**** Text for analysis ****
Investing.com – Oil prices soared Monday following US President Donald Trump's announcement of sweeping tariffs on imports from Canada, China, and Mexico, raising fears of supply disruption.

At 08:50 ET (13:50 GMT), Brent Oil Futures were 1.7% higher at $76.98 a barrel, and Crude Oil WTI Futures expiring in March jumped 2.6% to $74.40 a barrel.

Trump tariffs stoke supply disruption fears

The new tariffs, effective Tuesday, impose a 25% levy on Canadian and Mexican goods and a 10% tariff on Chinese imports. Canadian energy products were also among the targeted items with a 10% levy.

The US imports approximately 4 million barrels of Canadian oil and nearly 500,000 barrels of Mexican oil daily. The newly imposed tariffs are expected to increase costs for US refiners, especially those in the Midwest and Gulf Coast regions, potentially leading to higher fuel prices and potential production cuts.

"Canada is a key supplier of crude oil to the US, with the US importing around 4m b/d from Canada (61% of total imports)," said analysts at ING, in a note. "This crude oil is a heavier crude, which many US refineries are configured to run on, particularly in the Mid-West."

In response to the US levies, Canada has announced plans to implement C$155 billion in retaliatory tariffs on American goods. Investors are also bracing for potential countermeasures from China, and Mexico which could further destabilize global markets.

The potential for escalating trade tensions adds a layer of uncertainty to the global economic outlook, with oil markets remaining particularly sensitive to geopolitical developments.

Analysts see upcoming volatility, production cuts

Analysts believe that the short deadline for the imposition of tariffs offers very little time to reach a deal before the implementation.

"This (tariffs) could have major implications for the oil market," ANZ analysts said in a note, citing that Valero Energy Corporation (NYSE: VLO ), the third biggest US refiner sees the industry cutting production if tariffs hit oil imports.

"The main concerns are his (Trump's) foreign policies and how they may increase the risk of supply disruptions," ANZ analysts stated.

"W e expect volatility around both crude oil and natural gas to come from tariffs," UBS analysts said in a note.

UBS analysts noted that exposed Canadian and U.S. energy stocks have already reflected some concern around tariffs. "However, we expect some volatility as the 10% is lower than a potential 25% tariff," they added.

OPEC to keep to output plan

OPEC+ is likely to adhere to current plans to raise output gradually from April when a panel of top ministers meets on Monday, despite President Trump urging OPEC to lower prices.

The Organization of the Petroleum Exporting Countries and allies led by Russia, or OPEC+, is cutting output by 5.85 million barrels per day, equal to about 5.7% of global supply, agreed in a series of steps since 2022.

In December, OPEC+ extended its latest layer of cuts through the first quarter of 2025, pushing back a plan to begin raising output to April. The extension was the latest of several delays due to weak demand and rising supply outside the group.
**** Extracted records ****
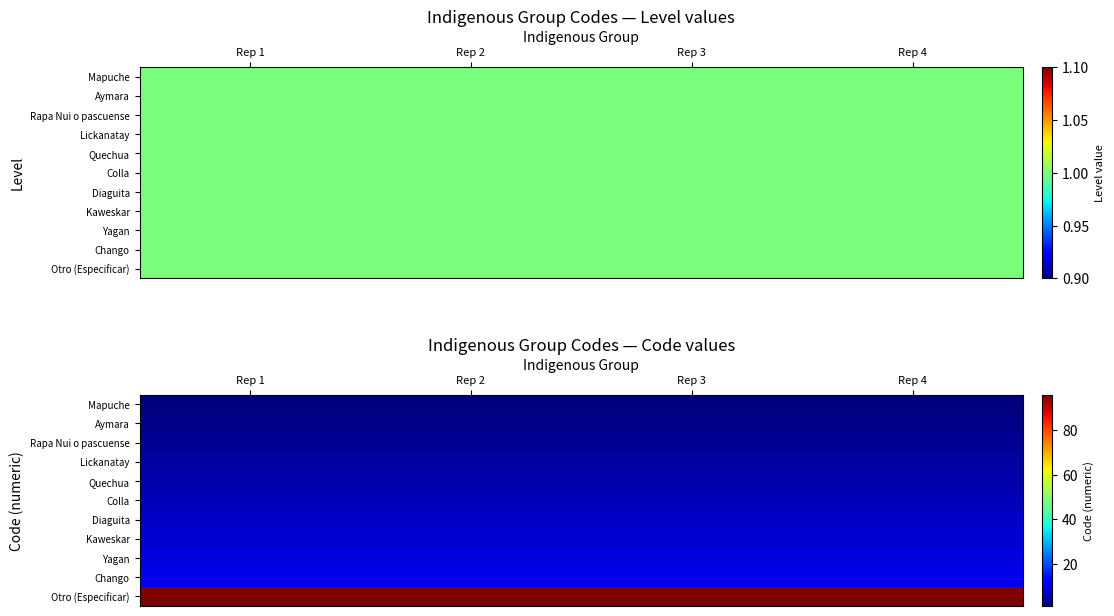

Which category has the highest value in the Chango series?

Rep 1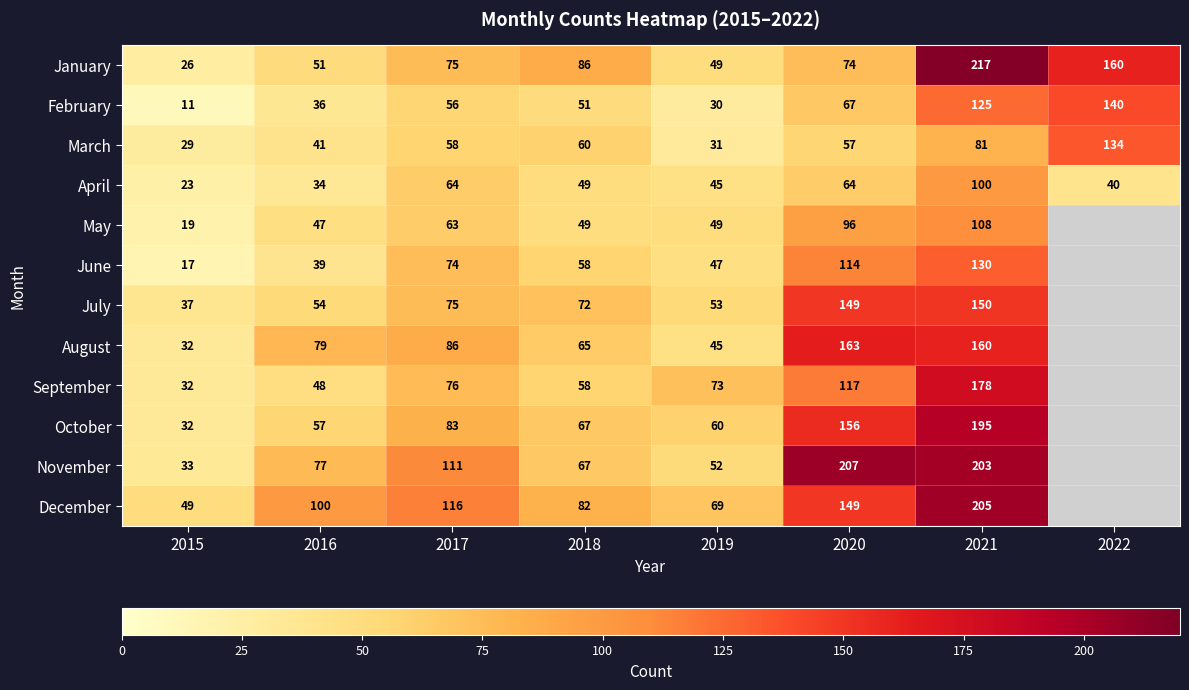

Between 2016 and 2017, which series saw the biggest shift?

June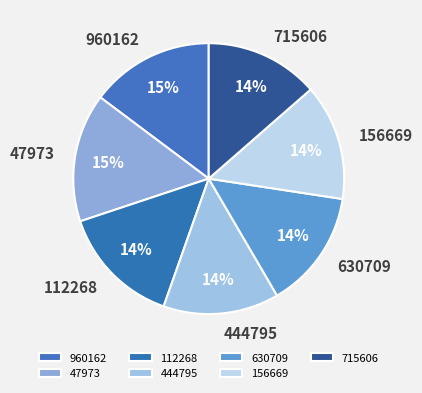

What percentage is the 444795 slice, to the nearest percent?

14%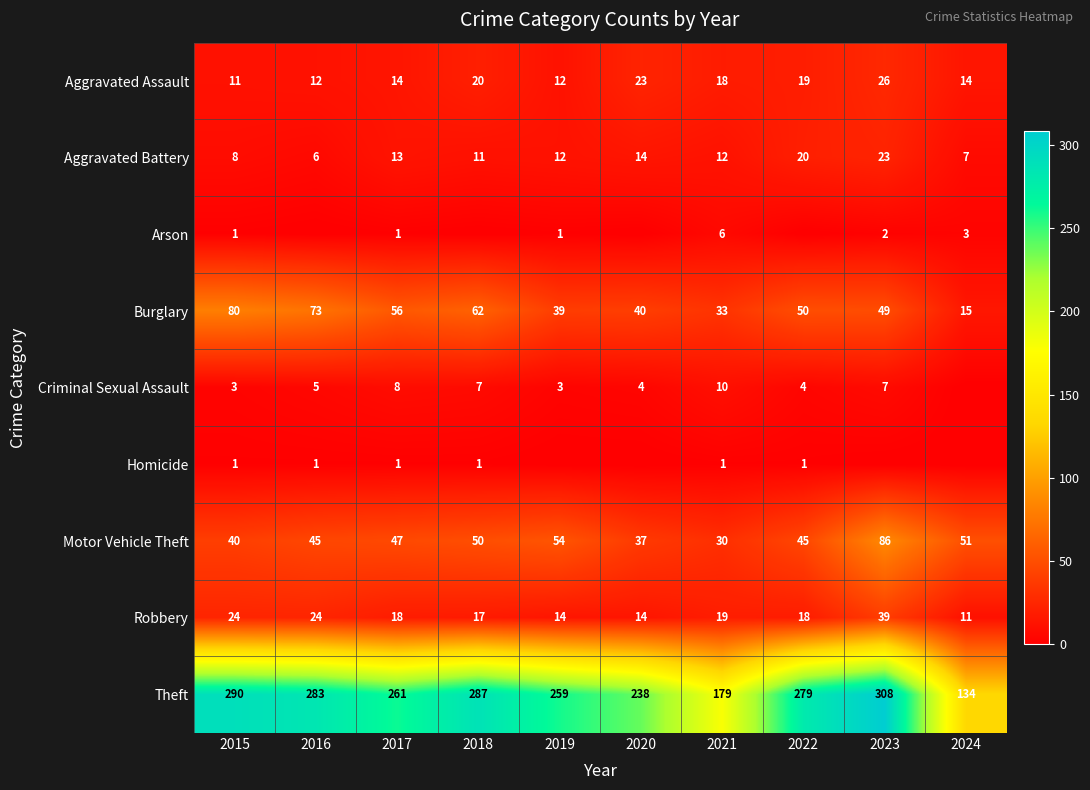

The Aggravated Assault series shows 23 at 2020. True or false?

True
****
## What is needed
Copy word for word the part of the article about oil prices and tariffs that opens with the words "Trump tariffs stoke" and closes with "a 10% levy.". Rely only on the article about oil prices and tariffs, not on the records.

## Output for this exercise
Trump tariffs stoke supply disruption fears

The new tariffs, effective Tuesday, impose a 25% levy on Canadian and Mexican goods and a 10% tariff on Chinese imports. Canadian energy products were also among the targeted items with a 10% levy.